Document segment -
Russell Gayer, author speaker
After repeated problems with our internet air card (AT&T MiFi), we decided to part company. It was an amiable divorce, they kept the money and internet access and we get to stare at a blank screen. Connie is going through Facebook withdrawal and my opportunities to post, read, and comment on blogs is limited to what free time I can scrounge up at work during breaks, lunch, before/after normal hours, etc. Therefore, I apologize for not visiting, reading, and commenting on as many of your blogs as I would like. We are engaged to a new provider and hope to tie the knot (no gifts, please) as soon as they are able to come and install the equipment.
Yesterday, I received one of those letters that every registered voter hates—the dreaded Jury Duty summons. Names are supposedly drawn at random, but after speaking with other registered voters (most of whom have never served), I have come to the conclusion that I’m exceptionally good at being random since my name gets drawn at regular intervals. Too bad I don’t have the same luck with Powerball tickets.

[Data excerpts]
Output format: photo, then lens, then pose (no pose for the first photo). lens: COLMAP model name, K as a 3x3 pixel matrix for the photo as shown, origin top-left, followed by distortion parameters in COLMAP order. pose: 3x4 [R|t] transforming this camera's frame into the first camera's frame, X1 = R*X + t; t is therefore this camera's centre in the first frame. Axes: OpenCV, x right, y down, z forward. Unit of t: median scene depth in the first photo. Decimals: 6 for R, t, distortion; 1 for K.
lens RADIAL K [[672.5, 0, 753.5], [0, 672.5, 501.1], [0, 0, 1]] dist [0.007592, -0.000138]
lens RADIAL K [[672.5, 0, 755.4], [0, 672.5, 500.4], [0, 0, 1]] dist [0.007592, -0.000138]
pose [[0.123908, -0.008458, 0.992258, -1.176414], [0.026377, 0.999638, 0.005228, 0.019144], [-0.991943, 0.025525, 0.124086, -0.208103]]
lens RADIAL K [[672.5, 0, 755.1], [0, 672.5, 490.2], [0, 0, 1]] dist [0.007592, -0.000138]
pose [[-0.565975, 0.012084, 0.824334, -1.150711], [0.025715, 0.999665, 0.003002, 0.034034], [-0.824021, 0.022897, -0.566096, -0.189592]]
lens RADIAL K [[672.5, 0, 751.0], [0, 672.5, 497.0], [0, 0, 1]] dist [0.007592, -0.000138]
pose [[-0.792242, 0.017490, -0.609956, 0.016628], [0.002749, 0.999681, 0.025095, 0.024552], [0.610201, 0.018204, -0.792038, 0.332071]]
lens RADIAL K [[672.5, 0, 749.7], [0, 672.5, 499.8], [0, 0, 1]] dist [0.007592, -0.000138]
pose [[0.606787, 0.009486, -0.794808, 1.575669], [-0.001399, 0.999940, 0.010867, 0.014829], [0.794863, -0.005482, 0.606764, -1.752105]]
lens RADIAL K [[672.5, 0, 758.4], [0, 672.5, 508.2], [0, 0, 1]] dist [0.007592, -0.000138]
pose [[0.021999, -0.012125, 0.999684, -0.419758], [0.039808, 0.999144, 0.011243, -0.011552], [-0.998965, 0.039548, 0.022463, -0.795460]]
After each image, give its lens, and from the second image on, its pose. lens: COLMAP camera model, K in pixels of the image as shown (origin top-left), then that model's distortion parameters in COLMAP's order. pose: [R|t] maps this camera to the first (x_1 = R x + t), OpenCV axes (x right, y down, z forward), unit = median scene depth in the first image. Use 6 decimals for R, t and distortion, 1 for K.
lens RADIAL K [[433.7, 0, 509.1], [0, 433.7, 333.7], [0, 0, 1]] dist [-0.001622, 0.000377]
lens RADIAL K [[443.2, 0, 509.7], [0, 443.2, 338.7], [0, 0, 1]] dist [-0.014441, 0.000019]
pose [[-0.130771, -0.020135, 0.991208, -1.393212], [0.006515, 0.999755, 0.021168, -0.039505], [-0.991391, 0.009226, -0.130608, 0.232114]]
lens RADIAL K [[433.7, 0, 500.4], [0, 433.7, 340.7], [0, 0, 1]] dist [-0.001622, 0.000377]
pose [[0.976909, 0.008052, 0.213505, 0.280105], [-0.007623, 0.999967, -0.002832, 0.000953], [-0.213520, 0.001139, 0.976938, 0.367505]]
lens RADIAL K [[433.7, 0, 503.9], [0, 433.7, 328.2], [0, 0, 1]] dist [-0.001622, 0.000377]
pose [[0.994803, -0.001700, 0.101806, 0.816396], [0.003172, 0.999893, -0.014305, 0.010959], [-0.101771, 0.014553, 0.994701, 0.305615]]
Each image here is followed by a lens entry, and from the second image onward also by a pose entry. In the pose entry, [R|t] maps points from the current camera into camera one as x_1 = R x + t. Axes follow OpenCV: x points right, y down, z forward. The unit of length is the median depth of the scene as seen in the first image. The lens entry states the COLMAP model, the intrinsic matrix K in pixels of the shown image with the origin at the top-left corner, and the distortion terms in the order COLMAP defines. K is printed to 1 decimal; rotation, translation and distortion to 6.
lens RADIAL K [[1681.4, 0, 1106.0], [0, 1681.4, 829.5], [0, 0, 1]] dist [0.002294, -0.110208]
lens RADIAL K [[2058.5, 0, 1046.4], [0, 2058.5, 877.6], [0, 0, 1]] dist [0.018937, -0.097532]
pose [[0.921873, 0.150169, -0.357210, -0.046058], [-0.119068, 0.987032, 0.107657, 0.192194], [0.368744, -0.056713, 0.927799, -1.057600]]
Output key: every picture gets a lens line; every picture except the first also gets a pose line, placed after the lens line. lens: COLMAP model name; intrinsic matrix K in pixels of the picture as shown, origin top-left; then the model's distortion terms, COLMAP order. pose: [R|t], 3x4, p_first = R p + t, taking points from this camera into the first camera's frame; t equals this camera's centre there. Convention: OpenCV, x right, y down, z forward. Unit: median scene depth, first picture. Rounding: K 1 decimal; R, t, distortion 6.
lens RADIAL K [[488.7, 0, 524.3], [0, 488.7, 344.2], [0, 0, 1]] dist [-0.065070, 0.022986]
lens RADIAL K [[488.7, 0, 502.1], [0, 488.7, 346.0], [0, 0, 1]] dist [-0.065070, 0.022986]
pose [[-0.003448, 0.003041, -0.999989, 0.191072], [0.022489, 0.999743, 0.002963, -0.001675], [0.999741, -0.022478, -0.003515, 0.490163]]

Exercise description -
Answer these questions about the blog post on internet trouble and jury duty:
1. What internet air card gave the writer repeated problems?
2. Who is going through Facebook withdrawal?
3. What letter did the writer receive yesterday?

Answer section -
1. An AT&T MiFi.
2. Connie.
3. A Jury Duty summons.